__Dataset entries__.
════════════════
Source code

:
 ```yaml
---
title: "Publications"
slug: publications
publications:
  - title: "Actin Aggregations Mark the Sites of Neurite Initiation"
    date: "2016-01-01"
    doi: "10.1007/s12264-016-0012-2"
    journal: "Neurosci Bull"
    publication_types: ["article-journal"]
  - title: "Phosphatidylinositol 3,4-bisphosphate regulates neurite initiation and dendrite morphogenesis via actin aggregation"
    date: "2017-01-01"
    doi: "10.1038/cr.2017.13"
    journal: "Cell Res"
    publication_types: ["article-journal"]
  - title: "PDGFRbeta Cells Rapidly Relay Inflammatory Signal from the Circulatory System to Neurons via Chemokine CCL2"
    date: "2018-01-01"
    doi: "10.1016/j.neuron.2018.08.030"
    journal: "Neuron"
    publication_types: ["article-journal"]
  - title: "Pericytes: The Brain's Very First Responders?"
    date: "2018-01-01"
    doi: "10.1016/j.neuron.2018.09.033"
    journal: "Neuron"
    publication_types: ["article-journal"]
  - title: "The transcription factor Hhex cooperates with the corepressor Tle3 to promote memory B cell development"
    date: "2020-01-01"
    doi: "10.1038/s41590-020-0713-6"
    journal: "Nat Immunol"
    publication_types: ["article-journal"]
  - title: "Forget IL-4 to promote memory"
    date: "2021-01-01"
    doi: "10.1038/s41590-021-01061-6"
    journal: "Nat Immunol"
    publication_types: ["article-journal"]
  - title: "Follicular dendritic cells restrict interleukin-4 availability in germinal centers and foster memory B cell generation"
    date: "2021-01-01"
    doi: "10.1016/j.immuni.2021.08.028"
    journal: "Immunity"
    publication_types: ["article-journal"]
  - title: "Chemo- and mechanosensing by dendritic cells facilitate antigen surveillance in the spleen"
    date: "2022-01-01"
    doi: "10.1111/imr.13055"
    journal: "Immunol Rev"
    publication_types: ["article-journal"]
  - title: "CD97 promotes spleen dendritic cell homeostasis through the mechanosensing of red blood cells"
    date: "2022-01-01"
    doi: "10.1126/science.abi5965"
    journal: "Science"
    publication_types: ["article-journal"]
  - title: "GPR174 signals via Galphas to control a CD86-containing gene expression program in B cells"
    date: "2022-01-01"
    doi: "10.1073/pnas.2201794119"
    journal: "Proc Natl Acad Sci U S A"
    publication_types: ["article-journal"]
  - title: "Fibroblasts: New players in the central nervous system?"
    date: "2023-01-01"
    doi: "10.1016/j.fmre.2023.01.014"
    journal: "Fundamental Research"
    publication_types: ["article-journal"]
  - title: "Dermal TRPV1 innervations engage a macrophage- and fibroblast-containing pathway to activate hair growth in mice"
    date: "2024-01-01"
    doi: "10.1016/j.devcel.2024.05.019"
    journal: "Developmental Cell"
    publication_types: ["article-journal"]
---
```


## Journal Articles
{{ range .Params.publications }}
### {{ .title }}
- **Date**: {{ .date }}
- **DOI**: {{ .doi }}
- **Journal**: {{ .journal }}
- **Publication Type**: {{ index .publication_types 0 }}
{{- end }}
════════════════
__Work task__.
How many of the lines above include the string "dendritic"? Answer with the number only.

__Task response__.
3